For one night only this month, visitors to the Kentuck Art Center will delight in the smell of coffee lingering in the air and the low hum of the didgeridoo ringing through their ear drums.
Tonight the Kentuck Art Center will not be having its normal Kentuck Art Night. Instead, Coffee with the Collector will take place from 5 p.m. to 7 p.m. in Kentuck’s Georgine Clarke Building. Tickets are $20 or one can buy the guest speaker’s book instead of a ticket.
Coffee with the Collector will promote the 46th Annual Kentuck Festival of the Arts by giving a preview of the artists featured. The sneak peek will be revealed by special guest, Margaret Day Allen. She is the author of “When the Spirit Speaks: Self-Taught Art of the South,” which features some of the artists that will be in the festival.
“The artists that are featured in the book are Allen’s favorite artists,” said program manager at the Kentuck Art Center, Exa Skinner. “She’s travelled all over the South to interview these artists and listen to their stories.”
Allen also includes an art road map in her book. She lists some interesting places to hit up that feature the works of the artists she’s met. What makes the art road map feature of her book authentic is the fact that she has been to all these places in her travels across the South.
“I hope that viewers will learn a little bit more about some of our artists that will be in the festival and gain some knowledge about where the artists come from, who they are as people, and why they create art,” Skinner said. “Hopefully they will be excited to come to the festival and meet these artists in person.”

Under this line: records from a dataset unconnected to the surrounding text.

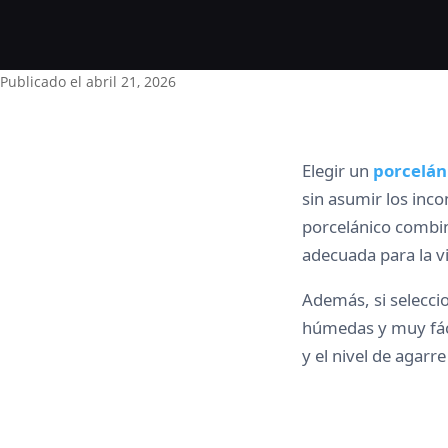
Publicado el
abril 21, 2026
Elegir un
porcelán
sin asumir los inco
porcelánico combin
adecuada para la vid
Además, si selecci
húmedas y muy fáci
y el nivel de agarr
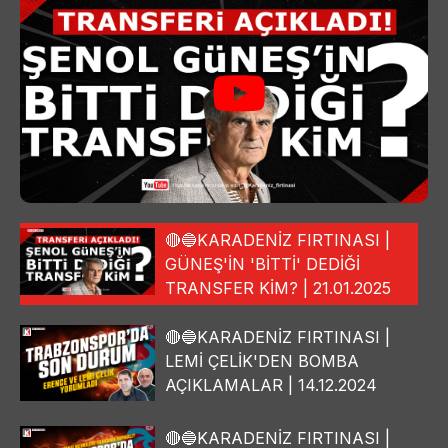
🔴🔵KARADENİZ FIRTINASI |
GÜNEŞ'İN 'BİTTİ' DEDİĞİ
TRANSFER KİM? | 21.01.2025
🔴🔵KARADENİZ FIRTINASI |
LEMİ ÇELİK'DEN BOMBA
AÇIKLAMALAR | 14.12.2024
🔴🔵KARADENİZ FIRTINASI |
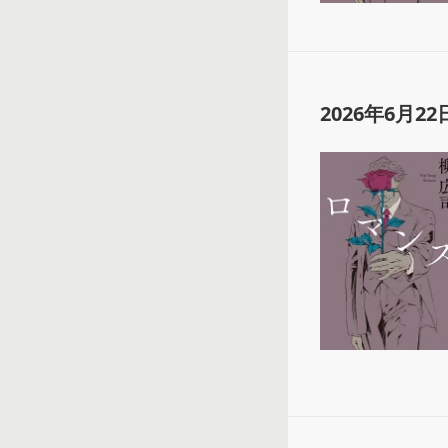
2026年6月22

Coffee with the Collector will also have live musical entertainment from UA alum and Kentuck Festival didgeridoo artist, William MacGavin. This will also be MacGavin’s third year as an artist in the Kentuck Festival.
MacGavin has been playing the didgeridoo for over a decade and discovered it when his sister was gifted one from Australia. He then began to make his own didgeridoos out of plywood and fallen tree limbs. MacGavin has now made somewhere between 200 and 300 didgeridoos.
“I started building didgeridoos because I didn’t have enough money to buy them, but still wanted to learn how to play,” MacGavin said. “Through building didgeridoos, I understand better how to play them and the learning came so naturally for me.”
MacGavin is involved with the art community in Tuscaloosa through his business, MacGavin Woodworks and as a member of the Woodworkers Association of West Alabama. He helps children build bird houses at some Woodworkers Association events. He also visits third grade classrooms before Kentuck Art Nights to show children his didgeridoos and how to play one.
“I’m all about community building,” MacGavin said. “I’m excited to grow the global didgeridoo community here in Tuscaloosa, and Kentuck has been a crucial part in this.”
The Kentuck Festival of the Arts will be Oct. 21-22 and local residents and students can get a head start on the festivities tonight at Coffee with the Collector.